I think you can downsize a little on the BTUs, as 8,000 seems too much for a 120 square foot room. We have an 8K one on our first floor and it cools four rooms pretty well...about 600 square feet. I think you could use a 6,000 BTU unit and then do a 5,000 unit for the smallest room. One thing to consider is that they get louder as the BTUs increase. I would try to find an appliance store that has them installed so you can hear how they sound. Also, while I agree you don't want too many options, features like a timer are great if you want it on at bedtime but not all night. I'm not familiar with those models, but we've had Whirlpool, GE and maybe a Frigidaire and they have all been fine. 

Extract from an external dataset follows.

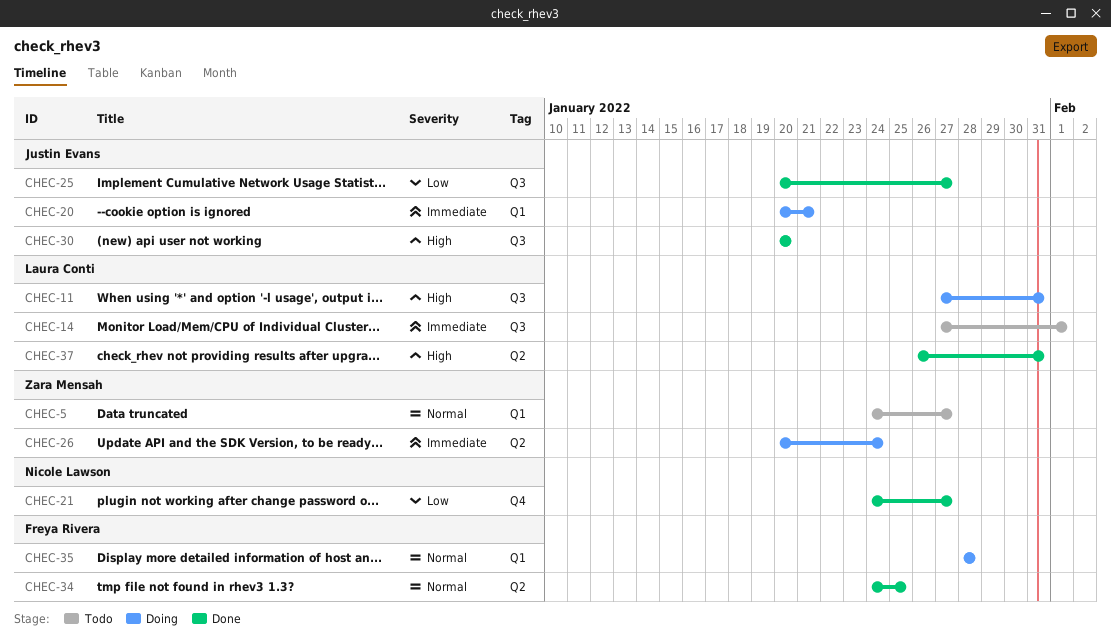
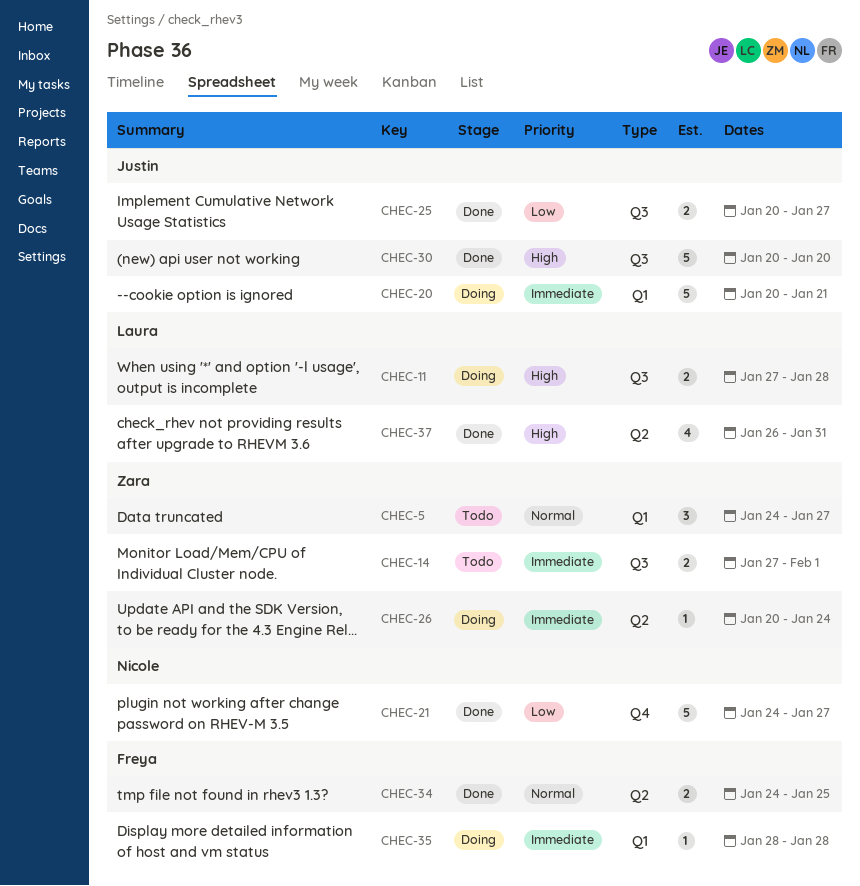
CHEC-11, due: Jan 31 -> Jan 28
CHEC-14, owner: Laura Conti -> Zara Mensah
CHEC-35, priority: Normal -> Immediate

One thing to ask is how the water pan drains, as some hold water more than others and you can develop mold.


----------



## Dezso3 (Aug 30, 2009)

*New A/C Technology*

Friedrich just released a new line of air conditioning units called Kuhl, ones that you could program just like you can program a central air conditioning system because they have programmable thermostats. Friedrich also claims that they provide more comfort than conventional A/C units because they have remote temperature sensors; they are also more energy efficient. Just to give you an example, the Friedrich model SS08M10 with 7900 BTU's has an energy efficiency ratio (EER) of 11.7, and uses about 677 Watts of power, whereas the Kenmore model 75085 with 8000 BTU's has an EER of 9.6 and uses 830 Watts of power. The Friedrich also uses a refrigerant that's more eco-friendly than R-22, which is the R-410A; it does not deplete the ozone layer but is still a very powerful greenhouse gas. Obviously, the biggest dilemma here is price: the Friedrich unit costs about $980, and the Kenmore is only $370. The Friedrich's estimated yearly operating cost is $54, and the Kenmore's is $61. Here's a link to Friedrich's website: http://kuhl.friedrich.com/. Is the Friedrich worth the extra price?


----------



## Yoyizit (Jul 11, 2008)

Dezso3 said:


> the Friedrich unit costs about $980, and the Kenmore is only $370.
> Is the Friedrich worth the extra price?


If the Mean Time Between Failures, MTBF, for the 'Cool' unit is 2.6x longer than the Kenmore, with comparable replacement part prices, then maybe.

Maybe buying something like this is a status symbol for some people.


----------